### INSTRUCTIONS TO FOLLOW
Reproduce verbatim the lines of the rows that start with the line containing "и осмотр у врача, и только потом терапия." and end with the line containing "К какому врачу идти", including both of those lines.

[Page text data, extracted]
□ □ □ □

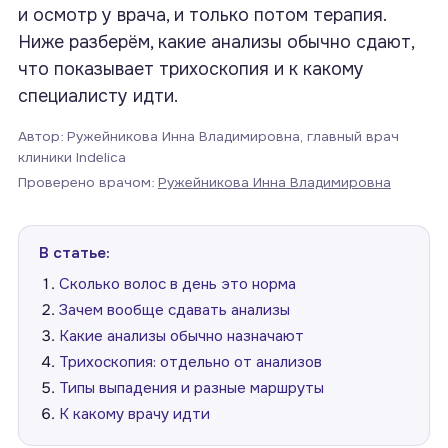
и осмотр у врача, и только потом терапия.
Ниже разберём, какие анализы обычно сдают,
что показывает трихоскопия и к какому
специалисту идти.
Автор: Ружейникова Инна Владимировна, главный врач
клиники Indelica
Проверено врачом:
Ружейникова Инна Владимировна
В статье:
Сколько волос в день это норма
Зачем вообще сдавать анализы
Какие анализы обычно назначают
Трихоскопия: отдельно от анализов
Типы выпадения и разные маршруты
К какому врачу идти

□ □ □ □

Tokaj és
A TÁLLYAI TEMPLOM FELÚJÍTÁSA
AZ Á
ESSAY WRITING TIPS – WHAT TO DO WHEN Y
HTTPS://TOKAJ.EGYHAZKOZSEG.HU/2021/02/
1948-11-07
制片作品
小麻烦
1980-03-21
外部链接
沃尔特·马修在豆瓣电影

□ □ □ □

### RESPONSE TO THIS EXERCISE
и осмотр у врача, и только потом терапия.
Ниже разберём, какие анализы обычно сдают,
что показывает трихоскопия и к какому
специалисту идти.
Автор: Ружейникова Инна Владимировна, главный врач
клиники Indelica
Проверено врачом:
Ружейникова Инна Владимировна
В статье:
Сколько волос в день это норма
Зачем вообще сдавать анализы
Какие анализы обычно назначают
Трихоскопия: отдельно от анализов
Типы выпадения и разные маршруты
К какому врачу идти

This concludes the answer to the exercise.